29 Mart Yerel Seçimlerini bir araç olarak kullanan devlet, Dersim Belediye Başkanlığı’na gözünü dikmiş durumda. Ele geçirmek için ne gerekiyorsa yapıyor. 2007 yılı nüfus sayımına göre Dersim’in genel nüfusu 84.0227, merkez nüfusu ise 27.091’dir. 2008 yılında nüfus oranına göre, bütçede en fazla payın ayrıldığı illerin başında Dersim geliyor: 310 milyon YTL.

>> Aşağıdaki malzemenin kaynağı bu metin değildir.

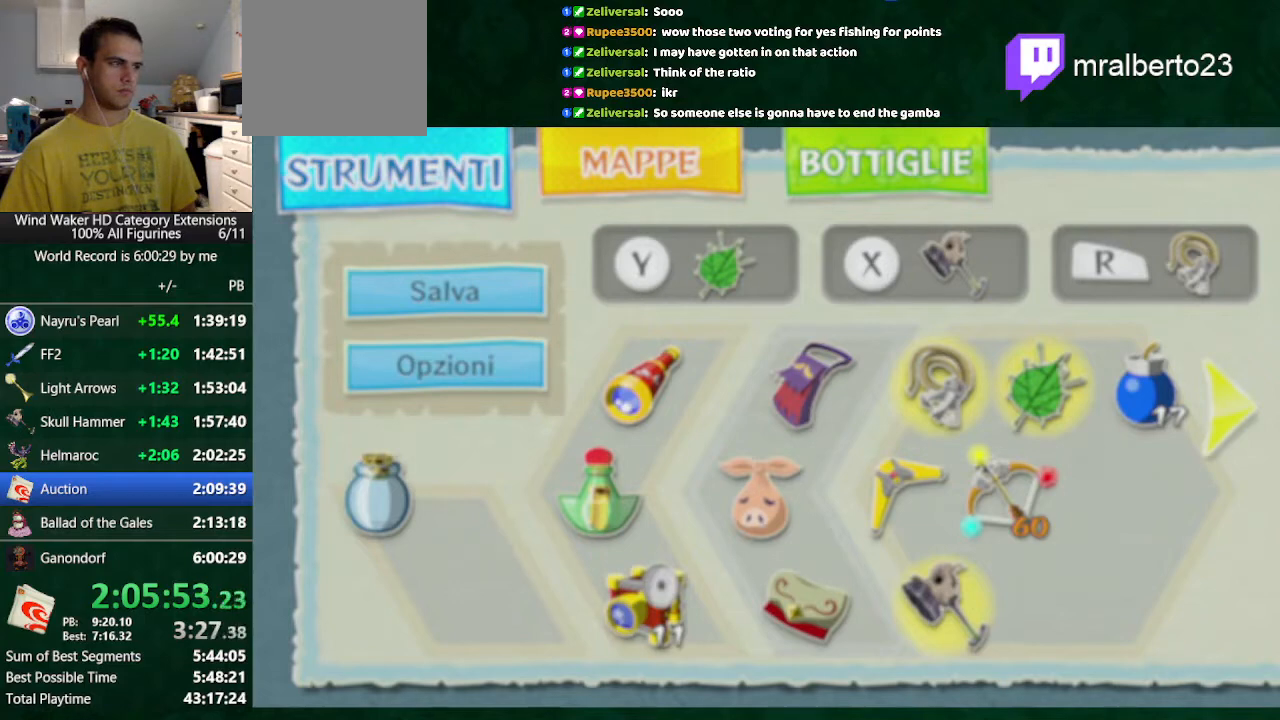
{"buttons": ["B"], "left_stick": "center", "right_stick": "center", "events": []}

Dersim’de Gülen cemaatine ait olduğu söylenen İngilizce eğitim yapan iki kolej bulunuyor. İki öğrenci yurdu var. Bu okullara giden öğrencilerin ezici bir çoğunluğu Dersim halkının çocuklarıdır. Asimilasyon politikasının modern halidir bunun adı. Dersim’in devlet için önemini ortaya koyan bir başka örnek ise Yüksek Öğrenim Kurumu’nun almış olduğu karardır. Geçen yıl ‘Tunceli Üniversitesi’ kuruldu. 56 profesör, 59 doçent, 78 yardımcı doçent olmak üzere toplum 193 öğretim görevlisi atanacak. Orta büyüklükte, 25 bin öğrencisi olan bir üniversitede bu düzeyde bir öğretim kadrosu bulmak oldukça zordur. 2009 yılında 10 bin öğrencinin alınması için gerekli hazırlıkların yapıldığı açıklandı. 27 bin merkez nüfusa karşılık 10 bin öğrenci. Yani her 3 kişiye bir öğrenci düşmektedir. Peki, bütün bunları boşuna mı yapıyorlar? Neden bir başka il değil de, Dersim? Bu sorunun yanıtını politikadan az çok anlayan hemen herkes verebilir. Hele Dersim halkı, devletin politik yönelimlerinin neye hizmet ettiğinin çok daha net olarak farkındadır.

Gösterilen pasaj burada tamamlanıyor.